The rose diagram illustrates the range of swells directed at Norderney through an average June. It is based on 1590 NWW3 model predictions since 2006 (values every 3 hours). The wave model does not forecast surf and wind right at the shore so we have chosen the most applicable grid node based on what we know about Norderney, and at Norderney the best grid node is 33 km away (21 miles).
The rose diagram illustrates the distribution of swell sizes and directions, while the graph at the bottom shows the same thing but without direction information. Five colours show increasing wave sizes. The smallest swells, less than 0.5m (1.5 feet), high are coloured blue. These were forecast only 47% of the time. Green and yellow show increasing swell sizes and largest swells greater than >3m (>10ft) are shown in red. In each graph, the area of any colour is proportional to how commonly that size swell occurs.

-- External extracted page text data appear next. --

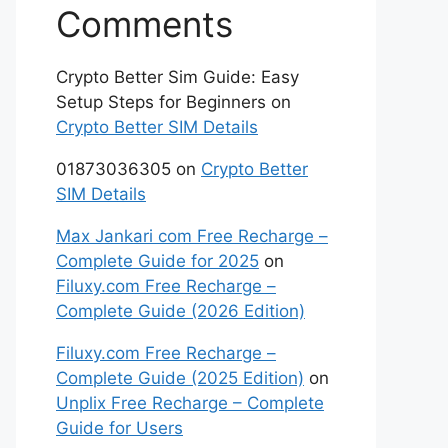
Comments
Crypto Better Sim Guide: Easy
Setup Steps for Beginners
on
Crypto Better SIM Details
01873036305
on
Crypto Better
SIM Details
Max Jankari com Free Recharge –
Complete Guide for 2025
on
Filuxy.com Free Recharge –
Complete Guide (2026 Edition)
Filuxy.com Free Recharge –
Complete Guide (2025 Edition)
on
Unplix Free Recharge – Complete
Guide for Users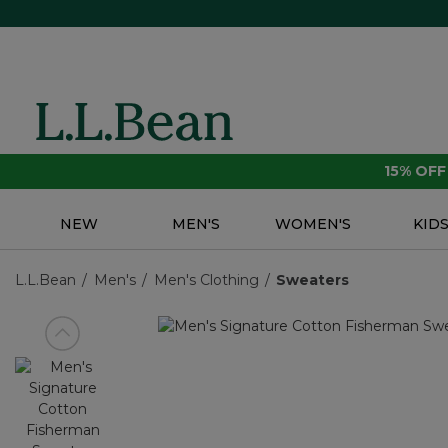
15% OF
NEW
MEN'S
WOMEN'S
KID
L.L.Bean
Men's
Men's Clothing
Sweaters
View previous item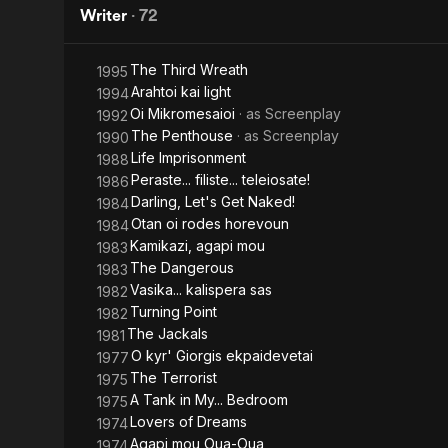
Writer
·
72
The Third Wreath
1995
Arahtoi kai light
1994
Oi Mikromesaioi
· as
Screenplay
1992
The Penthouse
· as
Screenplay
1990
Life Imprisonment
1988
Peraste... filiste... teleiosate!
1986
Darling, Let's Get Naked!
1984
Otan oi rodes horevoun
1984
Kamikazi, agapi mou
1983
The Dangerous
1983
Vasika... kalispera sas
1982
Turning Point
1982
The Jackals
1981
O kyr' Giorgis ekpaidevetai
1977
The Terrorist
1975
A Tank in My... Bedroom
1975
Lovers of Dreams
1974
Agapi mou Oua-Oua
1974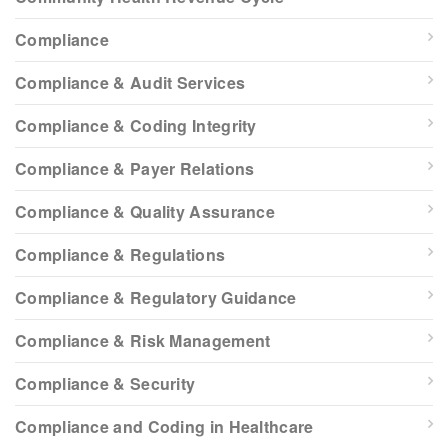
Compliance
Compliance & Audit Services
Compliance & Coding Integrity
Compliance & Payer Relations
Compliance & Quality Assurance
Compliance & Regulations
Compliance & Regulatory Guidance
Compliance & Risk Management
Compliance & Security
Compliance and Coding in Healthcare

The diagram implies that the dominant swell direction, shown by the largest spokes, was NNW, whereas the the most common wind blows from the NW. Because the wave model grid is out to sea, sometimes a strong offshore wind blows largest waves away from Norderney and offshore. We lump these in with the no surf category of the bar chart. To simplify things we don't show these in the rose plot. Because wind determines whether or not waves are surfable at Norderney, you can load a different image that shows only the swells that were forecast to coincide with glassy or offshore wind conditions. In a typical June, swells large enough to cause good for surfing waves at Norderney run for about 53% of the time.
IMPORTANT: Beta version feature! Swell heights are open water values from NWW3. There is no attempt to model near-shore effects. Coastal wave heights will generally be less, especially if the break does not have unobstructed exposure to the open ocean.